12-04-2012,0,0,0,0, // these dashes appears in excel as as 12/4/2012
12-04-2012,0,0,0,0, //next five lines as well.
12-04-2012,0,0,0,0,
12-04-2012,0,0,0,0, //
12-04-2012,5467,757488,846815,0,
13-04-12,0,0,0,0, //appears left aligned in excel.
13-04-12,0,0,0,0,
20-04-12,0,0,500,0,
21-04-12,1740,17905,17900,0,
21-04-12,0,0,0,0,
24-04-12,1466,31666,31420,0,


My input file looks like.

12-04-12 114B 0 0 0 0
12-04-12 114B 0 0 0 0
12-04-12 114B 0 0 0 0
12-04-12 114B 0 0 0 0
12-04-12 114B 0 0 0 0
12-04-12 114B 0 0 0 0
12-04-12 114B 5467 757488 846815 0
13-04-12 114B 0 0 0 0
13-04-12 114B 0 0 0 0
20-04-12 114B 0 0 500 0
21-04-12 114B 1740 17905 17900 0
21-04-12 114B 0 0 0 0
24-04-12 114B 1466 31666 31420 0


The output is very much uniform when I examined the .csv file with notepad. The problem crops up only whe I open the csv file in excel.

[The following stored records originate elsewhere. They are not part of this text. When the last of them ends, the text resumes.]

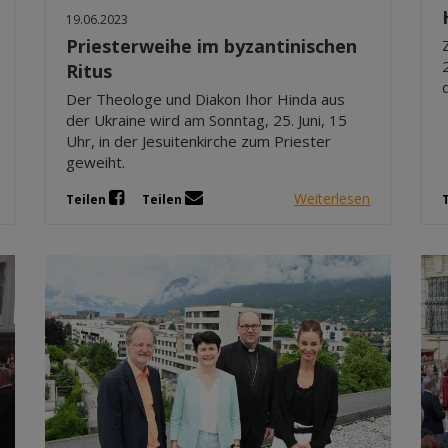
19.06.2023
Priesterweihe im byzantinischen
Ritus
Der Theologe und Diakon Ihor Hinda aus
der Ukraine wird am Sonntag, 25. Juni, 15
Uhr, in der Jesuitenkirche zum Priester
geweiht.
Weiterlesen
Teilen
Teilen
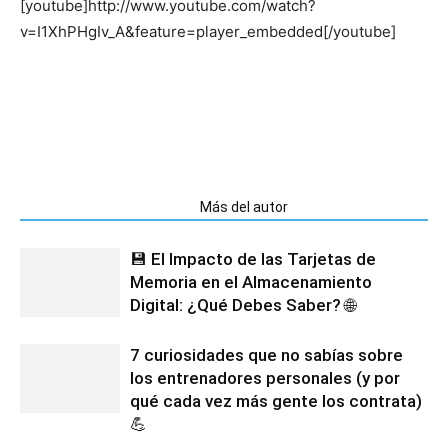
[youtube]http://www.youtube.com/watch?
v=I1XhPHgIv_A&feature=player_embedded[/youtube]
Artículos relacionados
Más del autor
💾 El Impacto de las Tarjetas de
Memoria en el Almacenamiento
Digital: ¿Qué Debes Saber? 🌐
7 curiosidades que no sabías sobre
los entrenadores personales (y por
qué cada vez más gente los contrata)
💪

Could anyone of you help solve the reason for the inconsistency?.

Answer

If you output the dates in yyyy-MM-dd format then Excel should parse them as dates.

You can do that by converting the text dd-MM-yy into a DateTime using an appropriate CultureInfo, it is then easy to write out the date in yyyy-MM-dd format.

using System;
using System.Globalization;
using System.IO;
using System.Text.RegularExpressions;

namespace ConsoleApplication1
{
    class Program
    {
        static void Main(string[] args)
        {

            string inFile = @"C:\temp\sampledata.txt";
            string outFile = @"C:\temp\sampledata.csv";

            //<one> catpures the date data:
            Regex re = new Regex(@"(?<one>[0-9]{2}-[0-9]{2}-[0-9]{2})\s{1,20}114B\s{1,15}(?<two>\d{1,11})\s{1,15}(?<three>\d{1,11})\s{1,15}(?<four>\d{1,11})\s{1,30}(?<five>\d{1,11})");

            using (var sr = new StreamReader(inFile))
            {
                using (var sw = new StreamWriter(outFile))
                {
                    string line1;
                    DateTime dt;
                    var ci = new CultureInfo("ur-PK");
                    while (!sr.EndOfStream)
                    {
                        line1 = sr.ReadLine();
                        MatchCollection matches = re.Matches(line1);
                        foreach (Match m in matches)
                        {
                            dt = DateTime.Parse(m.Groups["one"].Value, ci);
                            sw.Write(dt.ToString("yyyy-MM-dd") + ",");
                            sw.Write(m.Groups["two"].Value + ",");
                            sw.Write(m.Groups["three"].Value + ",");
                            sw.Write(m.Groups["four"].Value + ",");
                            sw.Write(m.Groups["five"].Value + Environment.NewLine);
                        }
                    }
                }
            }
        }
    }
}

I used "ur-PK" as you mentioned that your input file date format is what is used in India and Pakistan, but there are several -IN codes to choose from and I do not know if one of them could be incorrect for your use.

Output using the sample data you showed:

2012-04-12,0,0,0,0
2012-04-12,0,0,0,0
2012-04-12,0,0,0,0
2012-04-12,0,0,0,0
2012-04-12,0,0,0,0
2012-04-12,0,0,0,0
2012-04-12,5467,757488,846815,0
2012-04-13,0,0,0,0
2012-04-13,0,0,0,0
2012-04-20,0,0,500,0
2012-04-21,1740,17905,17900,0
2012-04-21,0,0,0,0
2012-04-24,1466,31666,31420,0

When you open the csv file in Excel, it should recognise "2012-04-12" etc. as dates regardless of the Windows date format settings. I do not have Excel to test with.

It should then display the dates in the Windows short date format setting.